Heath, Jowell and Curtice did a study on how Britain votes in 1985, which also suggests that class still matters. They divided people up into five groups; from group 1, managers and professionals, to group 5, manual workers. They discovered that Labour support was only present in group 5 and Conservative support fell as the list descends, which proves that class does still matter in general elections.
In 1992, Labour’s tax proposals would have meant an increase in tax for many people. At the last minute, people wondered if they could afford it. Neil Kinnock was not seen as a future Prime Minister and there was general distrust of the Labour Party. Labour was seen as a party of the past, of holding people back and of wanting to turn the clock back. It was seen as male dominated, women over thirty-five hardly voted for it and votes mainly came from social class groups D and E. the party still had an old, working class image.
However, the tie between class and party may be weakening. Yet it still seems to be stronger in Britain than in most other countries. Elsewhere race or religion may have more effect, but in Britain class is still the major factor behind the ‘political cleavage’. Even in the October 1974 general election when class voting was less obvious than usual, more than half of the middle class votes were Conservative and more than half of the working class votes were Labour. Less than a quarter of the votes of each class went to the party of the ‘opposite’ class.
In the new voting theory, the link between voting and class is much less, which is partly due to television. Between 1983 and 1987 a minority of working class people voted for Labour and the Conservative vote in the middle class had not risen above 60%. Crewe and Sarlvick argued that the class system was beginning to blur in Britain and that Partisan Dealignment was taking place as working class people were buying houses, the middle class were joining trade unions and people were paying lost of attention to policy.
Three more sociologists, Himmelweit, Humphreys and Jaeger believed in a ‘consumer model of voting’, which means that people vote as if choosing products in a supermarket, and not depending on their class. People made their choices by weighing up the pros and cons of each of the three parties and Himmelweit, Humphreys and Jaeger believed that 80% of people voted in this way.
In 1992, Labour made its most sustained appeal to the southern middle class with a series of speeches portraying it as the party of the centre and in touch with the issues that agitate the middle class, such as crime, the housing market, taxes, job insecurity and transport. Ominously for the Conservatives, the polls suggested that the strategy was working. Mori in The Times newspaper revealed that Labour was ahead of the Conservatives amongst middle class voters by 50% to 30%.

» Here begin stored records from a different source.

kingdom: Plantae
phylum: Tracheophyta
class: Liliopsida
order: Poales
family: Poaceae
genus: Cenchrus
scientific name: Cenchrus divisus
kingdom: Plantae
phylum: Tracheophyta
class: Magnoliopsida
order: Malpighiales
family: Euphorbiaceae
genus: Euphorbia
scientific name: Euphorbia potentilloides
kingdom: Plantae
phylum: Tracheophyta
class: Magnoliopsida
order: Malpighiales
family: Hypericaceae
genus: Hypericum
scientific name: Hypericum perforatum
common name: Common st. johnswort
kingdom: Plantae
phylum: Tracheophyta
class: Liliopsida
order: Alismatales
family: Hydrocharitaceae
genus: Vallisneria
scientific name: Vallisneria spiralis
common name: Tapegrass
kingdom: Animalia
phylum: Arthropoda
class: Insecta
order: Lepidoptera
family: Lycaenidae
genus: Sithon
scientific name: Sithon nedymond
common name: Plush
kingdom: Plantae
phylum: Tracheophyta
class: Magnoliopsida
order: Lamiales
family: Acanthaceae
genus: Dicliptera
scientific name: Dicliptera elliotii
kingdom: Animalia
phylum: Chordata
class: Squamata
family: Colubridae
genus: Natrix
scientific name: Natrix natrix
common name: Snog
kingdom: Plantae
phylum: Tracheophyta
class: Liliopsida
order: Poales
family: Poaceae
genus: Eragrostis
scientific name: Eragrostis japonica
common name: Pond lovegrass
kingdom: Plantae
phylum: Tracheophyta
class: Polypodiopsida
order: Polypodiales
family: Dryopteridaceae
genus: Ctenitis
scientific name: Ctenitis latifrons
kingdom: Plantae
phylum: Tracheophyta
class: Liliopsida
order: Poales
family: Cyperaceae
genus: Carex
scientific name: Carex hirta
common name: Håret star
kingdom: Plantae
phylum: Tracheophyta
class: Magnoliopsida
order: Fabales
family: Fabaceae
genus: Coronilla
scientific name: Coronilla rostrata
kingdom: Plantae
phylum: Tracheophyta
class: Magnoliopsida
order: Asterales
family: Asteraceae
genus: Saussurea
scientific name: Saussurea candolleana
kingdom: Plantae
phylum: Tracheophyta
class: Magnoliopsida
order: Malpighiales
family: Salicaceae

In the 1997 general election, defeat for the Conservative government then in power was not unexpected, but the scale of the defeat was surprising. Kellner said that the Conservatives had been “wiped out of urban Britain”. The Conservatives lost Norfolk Northwest, Hastings, Rye and Enfield Southgate and many top ministers such as Portillo and Rifkind lost their seats. The 1997 election saw another break between class and voting behaviour. The middle class no longer shifted to the Liberal Democrats, they shifted to Labour. There were no gender differences in voting anymore and older women moved to vote Labour. The major new development in this election was tactical voting. This had never been used in general elections before and people worked out how to remove the Conservatives. This meant a reduction of loyalty to the party and their class, which, again, shows that voting in British elections no longer revolves around class. The 2001 general election had an almost identical result to the one of 1997 as the middle class, again, voted for Tony Blair.
There are many other factors which determine how people vote in British general elections today. For instance, women are more likely to do jobs that, while officially being working class, make them view themselves as middle class, such as routine office workers. Also women over thirty-five are more likely to vote Conservative. Age is another factor and this helped the Conservatives to win elections as middle class people, who usually vote Conservative, tend to live longer than working class people. Also young people are more likely to vote Labour while older people are more likely to vote Conservative. Furthermore, because of the class system, people who have moved up to the middle class change to Conservative while people who move down to the working class stay Conservative.
In conclusion, I agree with the statement that voting in British general elections no longer revolves around class. Before the mid-1970s, traditional voting theory applied and so people voted according to their class. After that, though, the influence of television made people less loyal to the party of their social class. However, class still does play a small part in deciding who people vote for, it is just not as significant as it was before the mid-1970s.